Служащая, не обнаружив ничего интересного для себя в рюкзаке, застегнула его и открыла наружный большой карман. Она вынула оттуда маленькую картонную коробку.
— Что это…? — женщина вопросительно взглянула на Элисон.
Элисон была изумлена. Коробка? Откуда она взялась? Элисон напрягла память и покачала головой в полном недоумении. Служащая подняла крышку, раздвинула упаковочную вату и взглянула на странный глиняный предмет внутри. Элисон, наклонившись, тоже заглянула внутрь.
— О, это? Это — сувенир! — сказала она наобум, стараясь говорить невозмутимым тоном.
Может быть, это проделки Вуди?
Она задохнулась от ужаса, когда, наконец, поняла, что лежит в коробке. Окарина! Почему она в ее рюкзаке? Том Райдер должен был еще четыре дня назад увезти этот ценный предмет в Белиз-Сити.
— Пожалуйста, осторожнее, — разжала она онемевшие губы, во рту все пересохло. — Эта вещь очень хрупкая.
Все решат, что она стремится вывезти контрабандой историческую и художественную ценность из этой страны. Элисон заставила себя приветливо взглянуть в замкнутое лицо служащей.
— Это что-то вроде свистка.
Служащая уложила вату на место и сунула коробку назад в боковой карман рюкзака, затем она резким движением отодвинула в сторону рюкзак, давая понять, что досмотр закончен. Элисон осторожно прошла сквозь створ электронных ворот и, не разрешая себе ни о чем думать, подхватила рюкзак и корзину с ребенком. Не чувствуя своего онемевшего тела и в то же время ощущая, как все ее поджилки трясутся, она двинулась в пугающей тишине к помещению иммиграционной службы, где стояли служащие аэропорта, одетые в зеленую форму. Элисон с беспокойством следила, как один из них ставил на страничке ее паспорта штамп «Выезд из страны». Все это длилось, казалось, целую вечность. И вот, наконец, она подошла к выходу на летное поле и предъявила агенту авиакомпании свой билет на самолет.

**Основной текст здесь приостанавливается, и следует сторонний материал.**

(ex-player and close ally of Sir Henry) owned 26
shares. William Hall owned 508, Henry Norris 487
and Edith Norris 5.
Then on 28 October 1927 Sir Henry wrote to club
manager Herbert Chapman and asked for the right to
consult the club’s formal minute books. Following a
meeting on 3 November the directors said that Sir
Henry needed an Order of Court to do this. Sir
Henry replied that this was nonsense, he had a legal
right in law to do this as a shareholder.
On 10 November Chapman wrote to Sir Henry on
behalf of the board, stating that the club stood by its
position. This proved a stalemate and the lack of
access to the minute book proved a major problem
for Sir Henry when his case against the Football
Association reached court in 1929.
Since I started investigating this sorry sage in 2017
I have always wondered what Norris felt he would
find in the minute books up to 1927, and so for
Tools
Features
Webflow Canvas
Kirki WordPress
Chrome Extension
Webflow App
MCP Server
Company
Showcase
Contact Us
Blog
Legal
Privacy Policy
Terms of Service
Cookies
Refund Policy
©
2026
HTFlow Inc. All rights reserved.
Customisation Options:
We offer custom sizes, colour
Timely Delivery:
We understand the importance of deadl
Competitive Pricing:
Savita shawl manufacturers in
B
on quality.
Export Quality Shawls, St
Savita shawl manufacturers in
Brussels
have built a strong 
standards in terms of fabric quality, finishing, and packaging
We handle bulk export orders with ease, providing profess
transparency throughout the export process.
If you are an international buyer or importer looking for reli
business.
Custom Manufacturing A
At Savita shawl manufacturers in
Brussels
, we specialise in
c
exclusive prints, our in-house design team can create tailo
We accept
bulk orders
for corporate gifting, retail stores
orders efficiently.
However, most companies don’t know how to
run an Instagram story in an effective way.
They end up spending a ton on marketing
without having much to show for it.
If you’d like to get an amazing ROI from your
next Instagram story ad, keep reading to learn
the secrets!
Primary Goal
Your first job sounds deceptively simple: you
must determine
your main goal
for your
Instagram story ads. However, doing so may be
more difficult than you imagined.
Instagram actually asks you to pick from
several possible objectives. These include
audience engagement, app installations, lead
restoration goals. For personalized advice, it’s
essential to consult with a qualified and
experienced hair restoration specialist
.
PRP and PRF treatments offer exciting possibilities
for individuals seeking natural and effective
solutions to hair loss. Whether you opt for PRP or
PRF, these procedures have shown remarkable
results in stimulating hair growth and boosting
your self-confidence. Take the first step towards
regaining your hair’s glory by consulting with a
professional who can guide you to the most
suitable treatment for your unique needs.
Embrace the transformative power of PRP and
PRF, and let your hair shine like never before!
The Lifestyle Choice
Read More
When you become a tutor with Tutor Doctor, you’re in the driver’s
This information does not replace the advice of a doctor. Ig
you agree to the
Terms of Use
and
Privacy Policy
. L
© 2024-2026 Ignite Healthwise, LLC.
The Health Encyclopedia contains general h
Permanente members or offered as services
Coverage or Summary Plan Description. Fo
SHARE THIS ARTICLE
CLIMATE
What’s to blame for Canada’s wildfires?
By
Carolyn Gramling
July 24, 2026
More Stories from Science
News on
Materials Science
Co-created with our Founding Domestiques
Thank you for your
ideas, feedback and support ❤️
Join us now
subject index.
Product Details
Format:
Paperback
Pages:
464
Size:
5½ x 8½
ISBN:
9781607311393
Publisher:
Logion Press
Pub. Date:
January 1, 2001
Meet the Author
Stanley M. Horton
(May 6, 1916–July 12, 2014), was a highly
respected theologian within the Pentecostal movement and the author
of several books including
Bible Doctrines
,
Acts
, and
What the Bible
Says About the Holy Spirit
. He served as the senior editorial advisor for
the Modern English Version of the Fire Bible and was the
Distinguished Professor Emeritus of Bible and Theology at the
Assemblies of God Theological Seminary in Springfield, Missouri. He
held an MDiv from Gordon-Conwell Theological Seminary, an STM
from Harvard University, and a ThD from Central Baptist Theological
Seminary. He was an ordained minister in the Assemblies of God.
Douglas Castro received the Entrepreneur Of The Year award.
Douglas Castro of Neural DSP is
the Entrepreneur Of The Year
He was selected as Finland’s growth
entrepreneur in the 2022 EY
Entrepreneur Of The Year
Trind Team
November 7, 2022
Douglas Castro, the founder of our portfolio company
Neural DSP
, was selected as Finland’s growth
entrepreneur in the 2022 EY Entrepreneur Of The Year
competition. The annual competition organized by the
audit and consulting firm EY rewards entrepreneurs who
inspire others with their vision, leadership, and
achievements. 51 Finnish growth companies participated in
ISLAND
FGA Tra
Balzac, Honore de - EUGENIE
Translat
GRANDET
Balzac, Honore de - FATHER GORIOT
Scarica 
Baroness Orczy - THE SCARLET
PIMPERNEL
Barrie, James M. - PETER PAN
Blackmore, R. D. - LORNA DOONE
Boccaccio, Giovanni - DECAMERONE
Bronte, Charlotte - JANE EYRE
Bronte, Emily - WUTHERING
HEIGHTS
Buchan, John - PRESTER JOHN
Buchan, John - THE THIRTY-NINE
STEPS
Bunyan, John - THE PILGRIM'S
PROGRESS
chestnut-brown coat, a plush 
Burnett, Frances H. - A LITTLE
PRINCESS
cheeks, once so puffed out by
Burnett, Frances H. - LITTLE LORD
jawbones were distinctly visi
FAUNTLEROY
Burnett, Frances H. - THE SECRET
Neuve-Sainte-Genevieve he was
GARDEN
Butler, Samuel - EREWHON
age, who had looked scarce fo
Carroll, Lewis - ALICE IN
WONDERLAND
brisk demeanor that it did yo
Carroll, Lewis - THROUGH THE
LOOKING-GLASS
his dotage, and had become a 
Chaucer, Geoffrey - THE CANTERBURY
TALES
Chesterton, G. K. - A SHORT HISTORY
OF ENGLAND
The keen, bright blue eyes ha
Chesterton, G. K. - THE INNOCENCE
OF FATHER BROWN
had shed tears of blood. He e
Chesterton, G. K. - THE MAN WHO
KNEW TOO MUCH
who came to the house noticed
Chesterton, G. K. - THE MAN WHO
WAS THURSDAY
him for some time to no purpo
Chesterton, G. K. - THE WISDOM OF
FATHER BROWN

Задыхаясь от жары и душных испарений раскаленного асфальтового покрытия, Элисон прошла к самолету и осторожно взошла по шаткому металлическому трапу в салон. Она пыталась сбросить с себя оцепенение. Стюардесса показала ей место у перегородки, чтобы Элисон имела возможность поставить корзину у своих ног. Элисон положила рюкзак в багажник над головой и села, все еще испытывая внутреннюю дрожь. Корзину с Адамом она держала на коленях. Страх внутри не унимался, стуча своими молоточками в висках. Уже одно то плохо, что она везет ребенка, не имея на него никаких документов. Но кроме того она, оказывается, провозит в своем рюкзаке контрабанду. Ни один таможенник в мире не примет в качестве оправдания слова: «Я ничего не знала».
После бесконечного ожидания она с облегчением увидела, как обслуживающий персонал задраивает двери самолета; капитан вывел свой боинг на взлетно-посадочную полосу. Сиденье рядом с ней было незанято, и она застегнула ремень на корзине, приготовившись к взлету. Боже, что же ей делать? О, Зекери!..
Сезар остановил самолет на асфальтовой площадке аэродрома и не выпускал своих пассажиров из салона, пока брал разбег задержавшийся с вылетом самолет на Мехико.